Study of interacting electrons in graphene under the renormalized-ring-diagram approximation
Xin-Zhong Yan, C. S. Ting

TL;DR
This study investigates the electronic properties of graphene with long-range Coulomb interactions using the renormalized-ring-diagram approximation, revealing Fermi-liquid behavior consistent with experimental observations.
Contribution
It applies the renormalized-ring-diagram approximation to graphene, providing self-consistent calculations of spectral density and other properties, which is a novel approach in this context.
Findings
Spectral density matches experimental data
Imaginary part of self-energy varies quadratically near Fermi level
Electrons in graphene behave as a moderately correlated Fermi liquid
Abstract
Using the tight-binding model with long-range Coulomb interactions between electrons, we study some of the electronic properties of graphene.

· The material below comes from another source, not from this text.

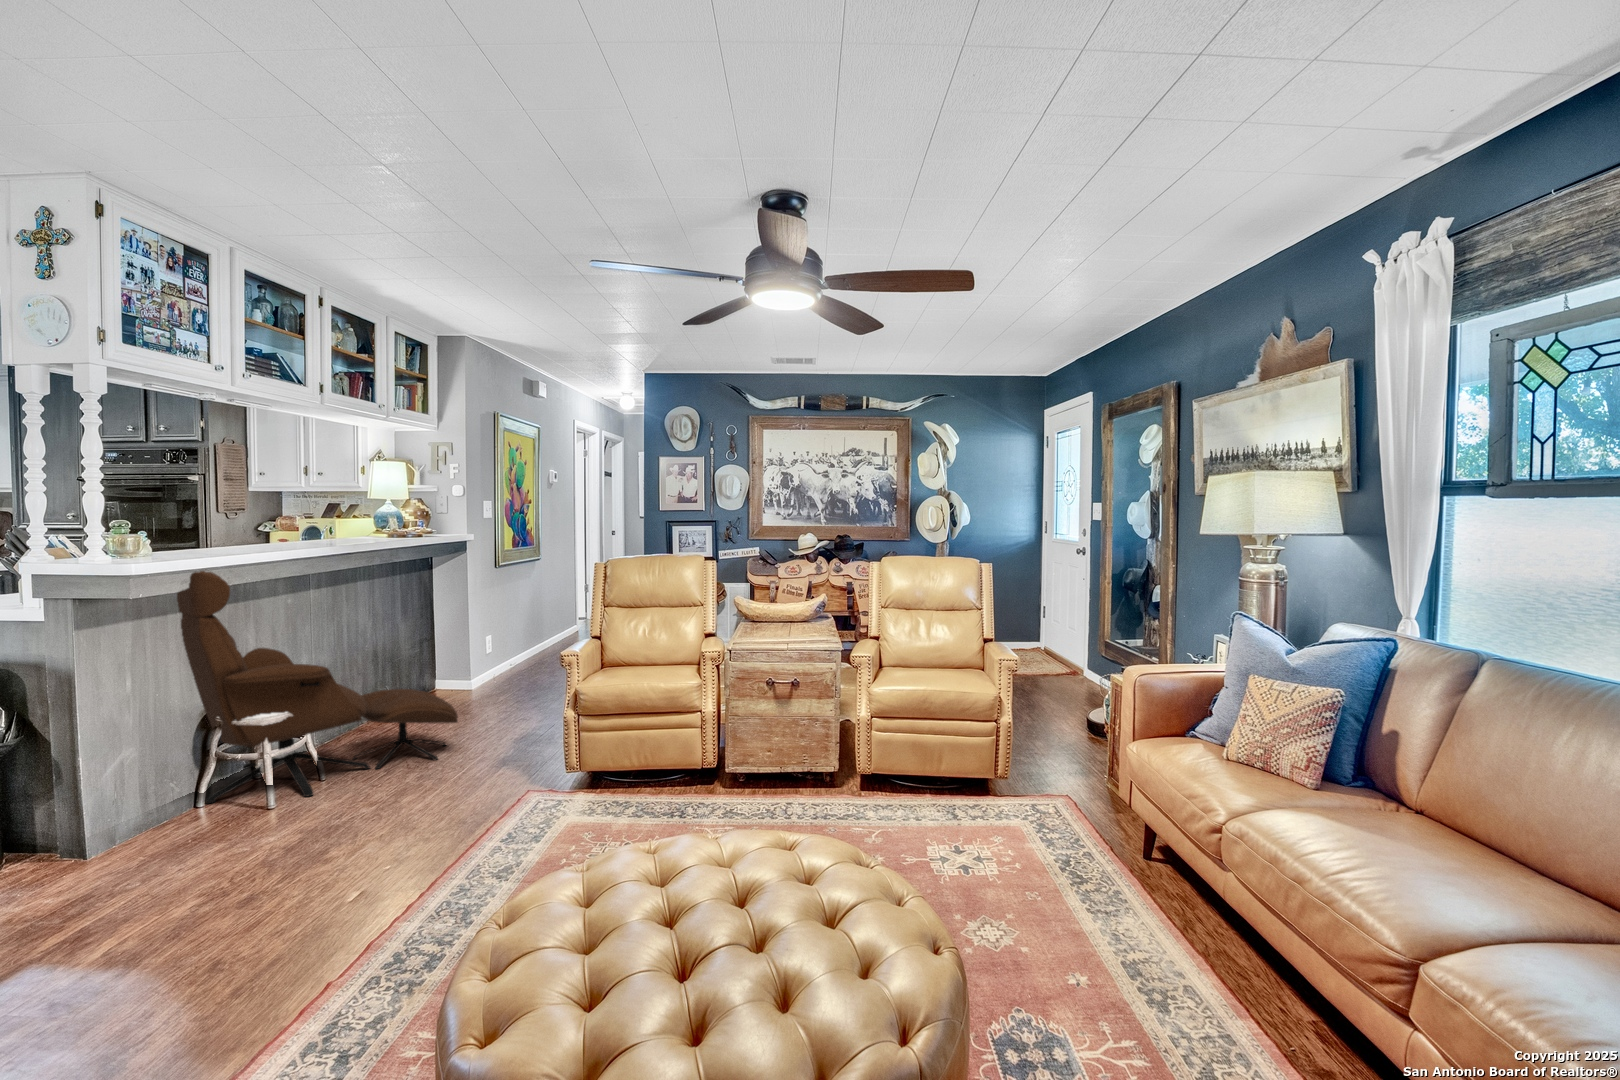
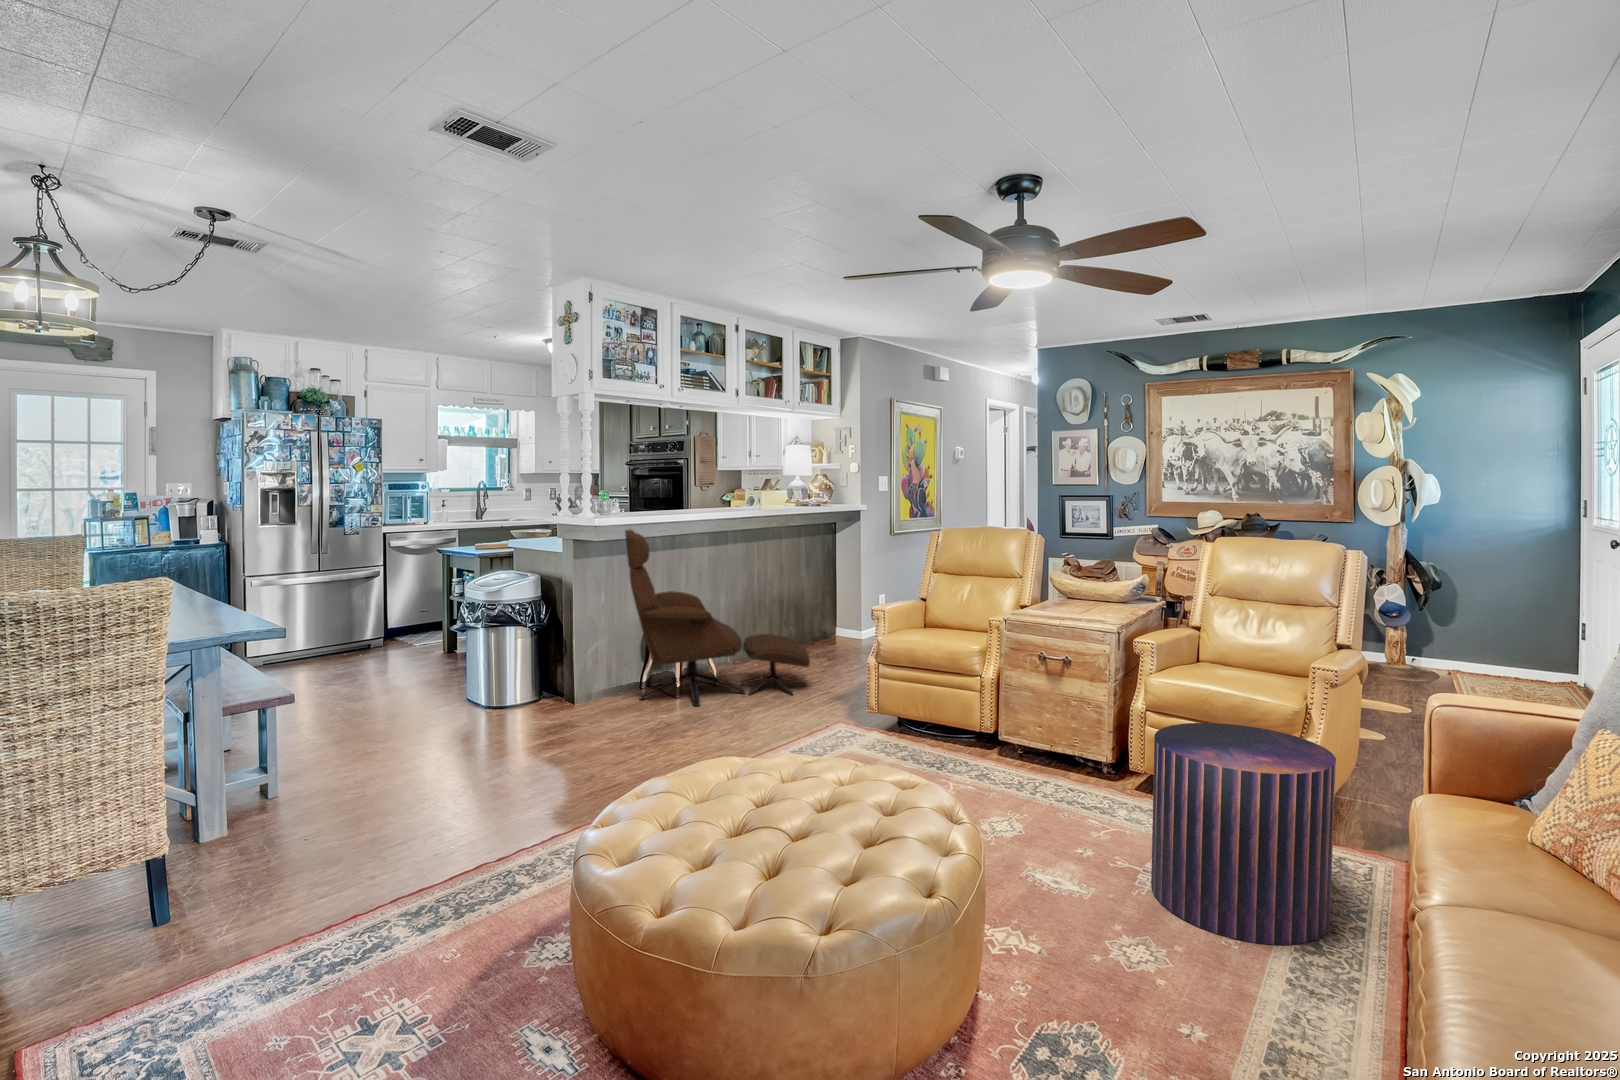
pouf: none [943,710,1086,896] -> present [1151,723,1336,945]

The Coulomb interactions are treated with the renormalized-ring-diagram approximation. By self-consistently solving the integral equations for the Green function, we calculate the spectral density. The obtained result is in agreement with experimental observation. In addition, we also compute the density of states, the distribution functions, and the ground-state energy. Within the present approximation, we find that the imaginary part of the self-energy fixed at the Fermi momentum varies as quadratic in energy close to the chemical potential, regardless the system is doped or not. This result appears to indicate that the electrons in graphene always behave like a moderately correlated Fermi liquid.